Trotzdem waren es gespenstigste Momente, wenn der Vordermann nur wenige Schritte entfernt und doch unerreichbar ist, der lahmende Mitläufer achtlos überholt wird und man klitschnass und völlig
ausgekühlt nur noch seine eigene Haut retten will.
Der Lauf ist kein Abenteuer, der Lauf ist eine Herausforderung an die eigene
Leistungsfähigkeit. Kein Läufer wird bei gutem oder schlechtem Wetter das Ziel erreichen, der sich nicht intensiv geistig und körperlich richtig vorbereitet hat.
Warnungen und Hinweise zum professionellen Verhalten gibt es im Vorfeld zur Genüge.
So irritiert und ärgert es mich gewaltig, dass nach der Katastrophe auf der Zugspitze sich nahezu jedermann berufen fühlt, seinen "Senf" dazu abzugeben.

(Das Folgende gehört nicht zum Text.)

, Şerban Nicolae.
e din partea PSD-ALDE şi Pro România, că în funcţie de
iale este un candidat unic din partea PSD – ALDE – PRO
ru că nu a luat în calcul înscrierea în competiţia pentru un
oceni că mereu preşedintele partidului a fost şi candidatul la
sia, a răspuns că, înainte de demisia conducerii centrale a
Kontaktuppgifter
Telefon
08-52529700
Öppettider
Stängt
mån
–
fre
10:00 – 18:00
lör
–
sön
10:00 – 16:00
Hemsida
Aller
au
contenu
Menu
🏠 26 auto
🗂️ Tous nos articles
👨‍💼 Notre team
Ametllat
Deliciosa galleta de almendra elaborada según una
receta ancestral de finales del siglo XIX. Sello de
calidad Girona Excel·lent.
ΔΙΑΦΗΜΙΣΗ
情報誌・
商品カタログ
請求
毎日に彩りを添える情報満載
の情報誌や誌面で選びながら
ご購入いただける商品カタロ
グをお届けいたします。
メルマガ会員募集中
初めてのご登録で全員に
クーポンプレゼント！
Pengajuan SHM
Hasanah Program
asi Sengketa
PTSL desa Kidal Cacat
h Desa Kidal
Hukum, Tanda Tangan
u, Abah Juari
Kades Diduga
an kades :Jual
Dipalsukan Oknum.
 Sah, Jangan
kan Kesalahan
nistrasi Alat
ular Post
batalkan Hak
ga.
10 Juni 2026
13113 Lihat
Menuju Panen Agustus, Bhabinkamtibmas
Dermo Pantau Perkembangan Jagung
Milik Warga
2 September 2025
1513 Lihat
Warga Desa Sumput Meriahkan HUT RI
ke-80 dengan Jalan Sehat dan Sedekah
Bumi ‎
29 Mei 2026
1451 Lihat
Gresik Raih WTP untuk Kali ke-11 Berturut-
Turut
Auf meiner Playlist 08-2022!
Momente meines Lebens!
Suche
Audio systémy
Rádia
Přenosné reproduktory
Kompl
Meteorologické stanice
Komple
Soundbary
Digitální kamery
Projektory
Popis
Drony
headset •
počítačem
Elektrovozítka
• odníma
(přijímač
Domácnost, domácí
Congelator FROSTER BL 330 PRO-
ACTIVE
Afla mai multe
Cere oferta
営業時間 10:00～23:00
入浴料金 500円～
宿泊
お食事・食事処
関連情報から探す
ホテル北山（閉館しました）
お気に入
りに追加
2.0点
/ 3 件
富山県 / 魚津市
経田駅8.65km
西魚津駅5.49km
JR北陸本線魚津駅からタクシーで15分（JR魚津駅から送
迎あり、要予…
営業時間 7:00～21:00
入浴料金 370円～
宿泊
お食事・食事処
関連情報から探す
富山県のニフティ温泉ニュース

Ehemalige Marathonläufer, die oft Bergläufe nur aus Erzählungen kennen, ziehen paradoxe Vergleiche mit Citymarathons.
Der Bayerische Rundfunk vergleicht die Bergläufer mit einer berauschten Masse die unfähig ist, Gefahren zu erkennen und Fokus-Online titelt „Ärmellos auf die Zugspitze- und hirnlos! “
Foren die nichts, aber auch gar nichts mit dem Berglauf zu tun haben beschimpfen eine ganze Sportlergattung im Kollektiv als Deppen, Narren und psychisch Kranke.

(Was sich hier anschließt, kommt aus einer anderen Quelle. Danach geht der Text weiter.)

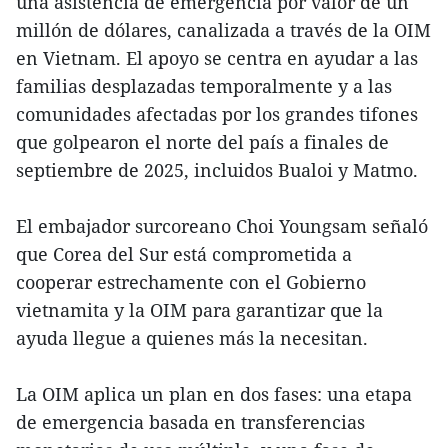
una asistencia de emergencia por valor de un
millón de dólares, canalizada a través de la OIM
en Vietnam. El apoyo se centra en ayudar a las
familias desplazadas temporalmente y a las
comunidades afectadas por los grandes tifones
que golpearon el norte del país a finales de
septiembre de 2025, incluidos Bualoi y Matmo.
El embajador surcoreano Choi Youngsam señaló
que Corea del Sur está comprometida a
cooperar estrechamente con el Gobierno
vietnamita y la OIM para garantizar que la
ayuda llegue a quienes más la necesitan.
La OIM aplica un plan en dos fases: una etapa
de emergencia basada en transferencias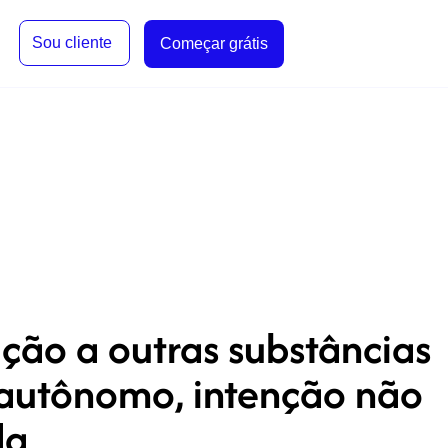
Sou cliente
Começar grátis
ção a outras substâncias
 autônomo, intenção não
da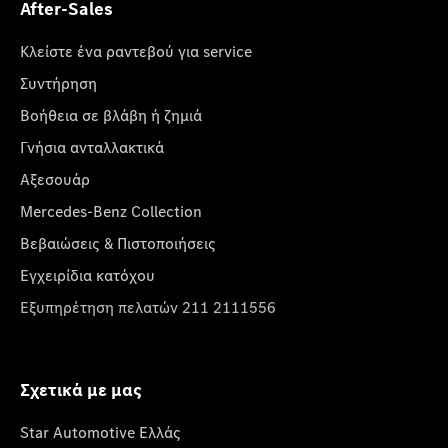
After-Sales
Κλείστε ένα ραντεβού για service
Συντήρηση
Βοήθεια σε βλάβη ή ζημιά
Γνήσια ανταλλακτικά
Αξεσουάρ
Mercedes-Benz Collection
Βεβαιώσεις & Πιστοποιήσεις
Εγχειρίδια κατόχου
Εξυπηρέτηση πελατών 211 2111556
Σχετικά με μας
Star Automotive Ελλάς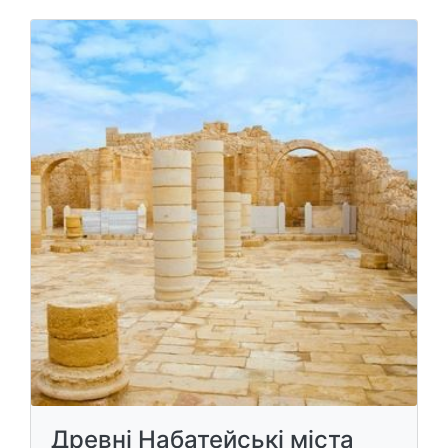
Древні Набатейські міста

Bergsteiger Legende Reinhold Messner setzt sogar noch einen drauf. Für ihn waren die Bergläufer Lemminge die in eine Dummheit gelaufen sind.

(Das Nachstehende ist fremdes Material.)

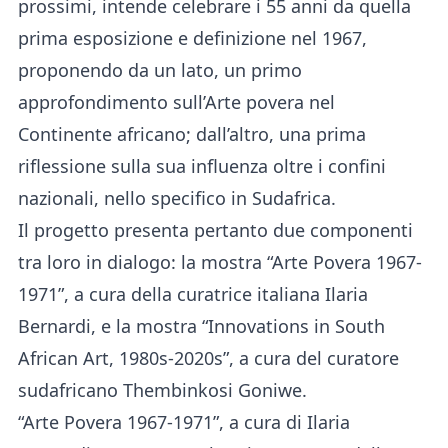
prossimi, intende celebrare i 55 anni da quella
prima esposizione e definizione nel 1967,
proponendo da un lato, un primo
approfondimento sull’Arte povera nel
Continente africano; dall’altro, una prima
riflessione sulla sua influenza oltre i confini
nazionali, nello specifico in Sudafrica.
Il progetto presenta pertanto due componenti
tra loro in dialogo: la mostra “Arte Povera 1967-
1971”, a cura della curatrice italiana Ilaria
Bernardi, e la mostra “Innovations in South
African Art, 1980s-2020s”, a cura del curatore
sudafricano Thembinkosi Goniwe.
“Arte Povera 1967-1971”, a cura di Ilaria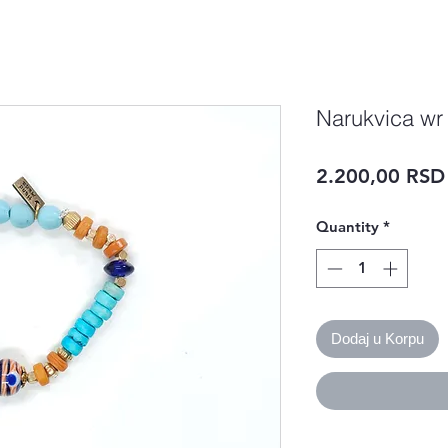
Narukvica wr
2.200,00 RSD
Quantity
*
Dodaj u Korpu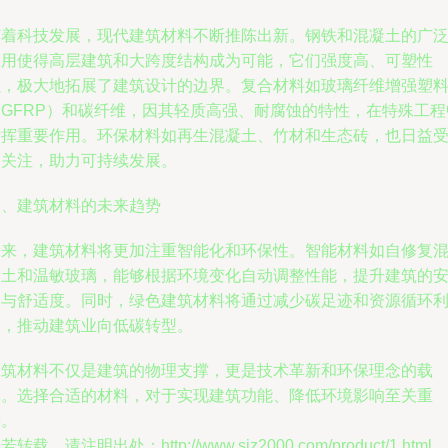
随着科技发展，现代建筑材料不断推陈出新。钢铁和混凝土的广
应用使得高层建筑和大跨度结构成为可能，它们强度高、可塑性
强，极大地拓展了建筑设计的边界。复合材料如玻璃纤维增强塑
（GFRP）和碳纤维，因其轻质高强、耐腐蚀的特性，在特殊工程
发挥重要作用。环保材料如再生混凝土、竹材和生态砖，也日益
到关注，助力可持续发展。
三、建筑材料的未来趋势
未来，建筑材料将更加注重智能化和环保性。智能材料如自修复
凝土和温敏玻璃，能够根据环境变化自动调整性能，提升建筑的
全与舒适度。同时，绿色建筑材料将通过减少碳足迹和资源循环
用，推动建筑业向低碳转型。
建筑材料不仅是建筑的物理支撑，更是技术革新和环保理念的载
体。选择合适的材料，对于实现建筑功能、降低环境影响至关重
要。
若转载，请注明出处：http://www.sjz2000.com/product/1.html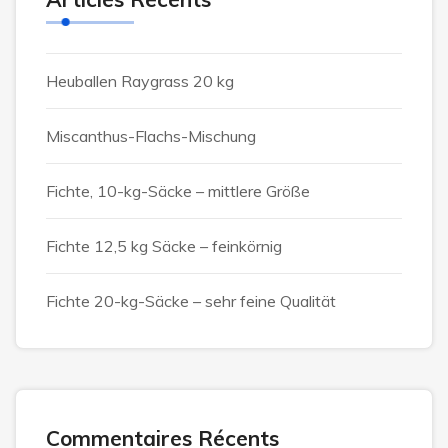
Heuballen Raygrass 20 kg
Miscanthus-Flachs-Mischung
Fichte, 10-kg-Säcke – mittlere Größe
Fichte 12,5 kg Säcke – feinkörnig
Fichte 20-kg-Säcke – sehr feine Qualität
Commentaires Récents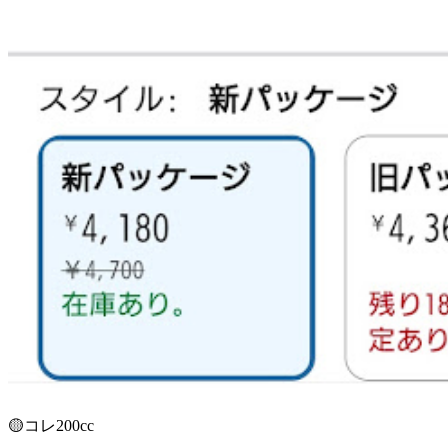
🟡コレ200cc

Ein Berg sei "keine Attrappe oder eine Kletterwand in der Turnhalle", so Messner zu stern.de.
"Der Berg ist zu etwas missbraucht worden, wozu er nicht geschaffen ist."
Keiner dieser "Fachleute" hat sich in seiner Pietätlosigkeit wahrscheinlich mit der
Läuferbiografie der beiden Verunglückten ernsthaft beschäftigt.
Denn beide galten nach Kollegenaussagen als besonnen, sportlich und waren am Renntag topfit. Keine blutrünstigen Heißsporne oder Sonntagsjogger die so gut ins Klischee der Schnellredner gepasst
hätten.
Absage, Abbruch oder Streckenverkürzung sind Fragen die ich als Außenstehender
fairerweise nicht beurteilen kann und will. Im Nachhinein hätte es wahrscheinlich jeder anders gemacht. Der moralischen Verantwortung wird sich der Veranstalter nicht entziehen können.
In Trauer um die beiden toten Laufkollegen schließe ich für mich dieses Thema. Ob ich die Zugspitze auf diesem Wege noch einmal erreichen werde, kann ich heute noch nicht beantworten.